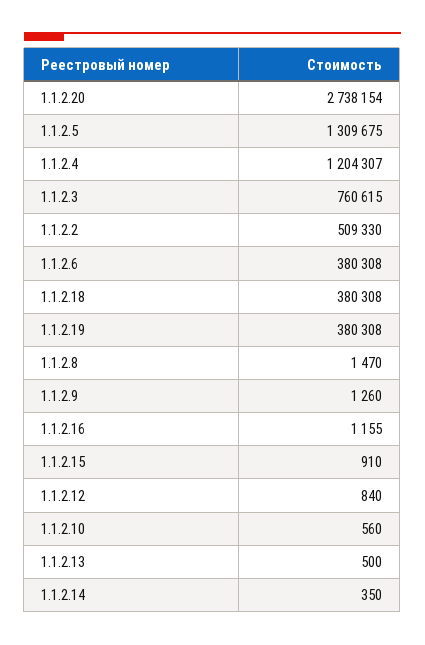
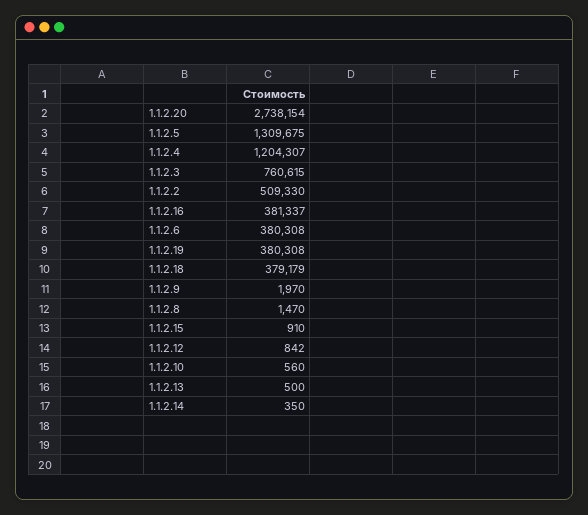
1.1.2.18: 380308 -> 379179
1.1.2.9: 1260 -> 1970
1.1.2.16: 1155 -> 381337
1.1.2.12: 840 -> 842

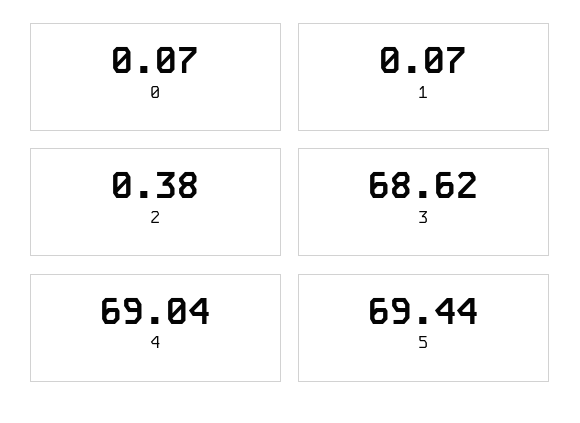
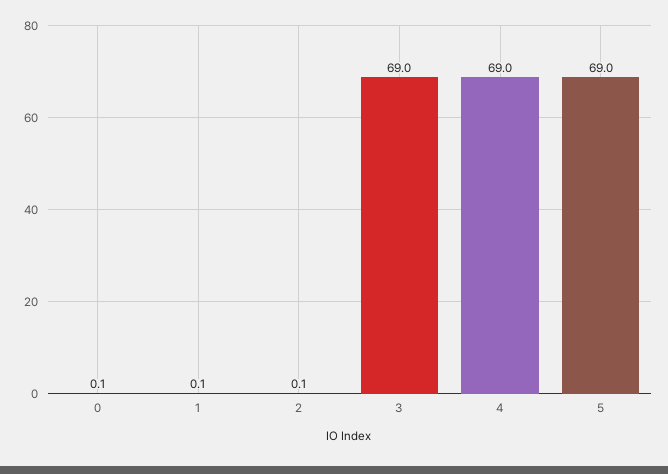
2: 0.38 -> 0.1
3: 68.62 -> 69
5: 69.44 -> 69

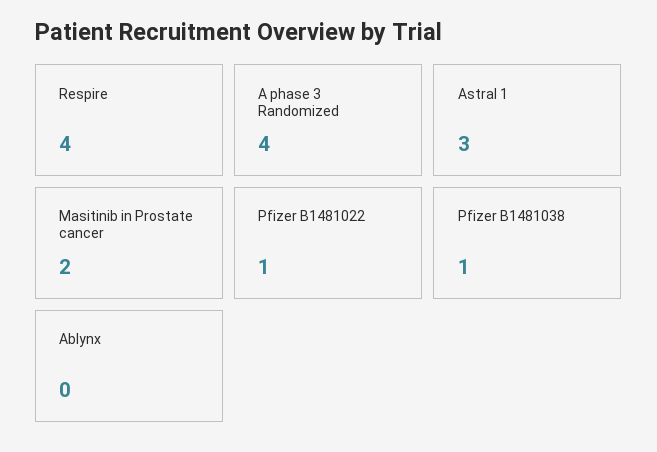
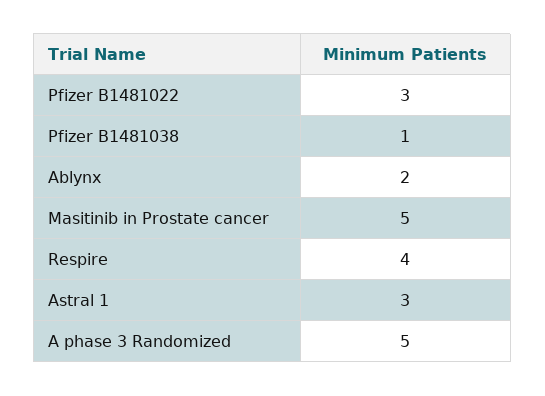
A phase 3 Randomized: 4 -> 5
Masitinib in Prostate cancer: 2 -> 5
Pfizer B1481022: 1 -> 3
Ablynx: 0 -> 2

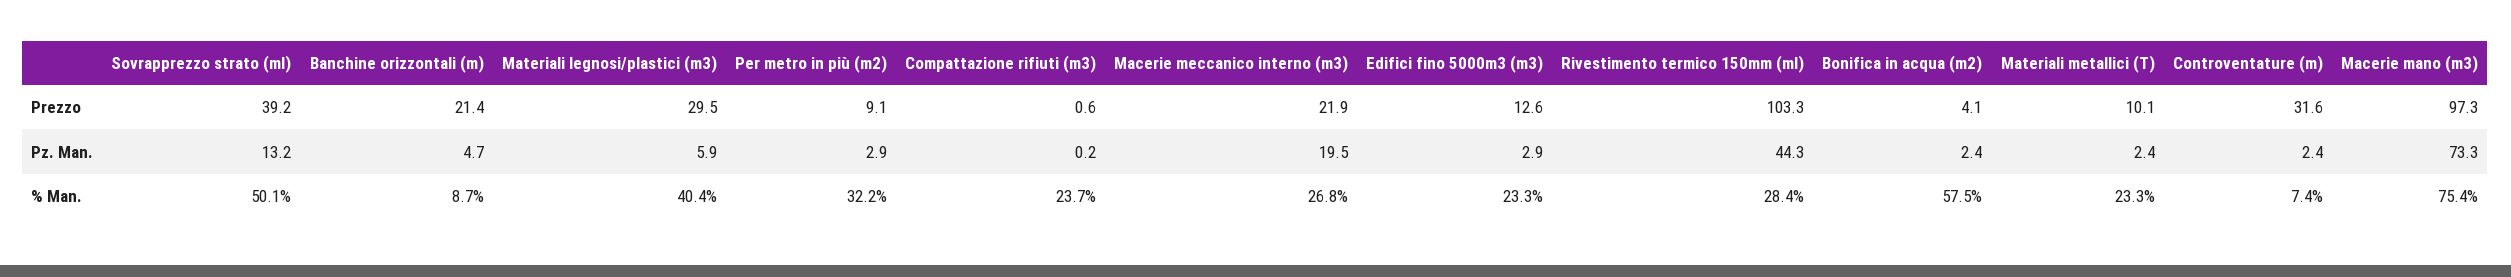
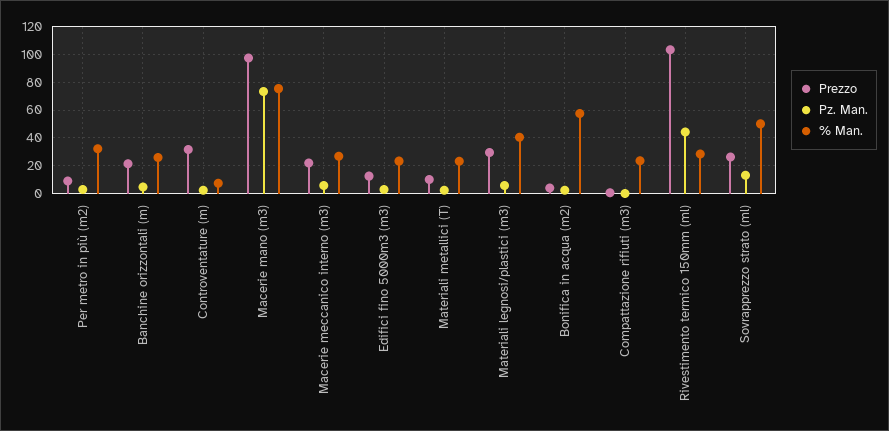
Prezzo, Sovrapprezzo strato (ml): 39.2 -> 25
Pz. Man., Macerie meccanico interno (m3): 19.5 -> 5
% Man., Banchine orizzontali (m): 8.7 -> 25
-------------------------
Except for the pictures, write the data out exactly.

1.1.2.18: 380308 -> 379179
1.1.2.9: 1260 -> 1970
1.1.2.16: 1155 -> 381337
1.1.2.12: 840 -> 842

2: 0.38 -> 0.1
3: 68.62 -> 69
5: 69.44 -> 69

A phase 3 Randomized: 4 -> 5
Masitinib in Prostate cancer: 2 -> 5
Pfizer B1481022: 1 -> 3
Ablynx: 0 -> 2

Prezzo, Sovrapprezzo strato (ml): 39.2 -> 25
Pz. Man., Macerie meccanico interno (m3): 19.5 -> 5
% Man., Banchine orizzontali (m): 8.7 -> 25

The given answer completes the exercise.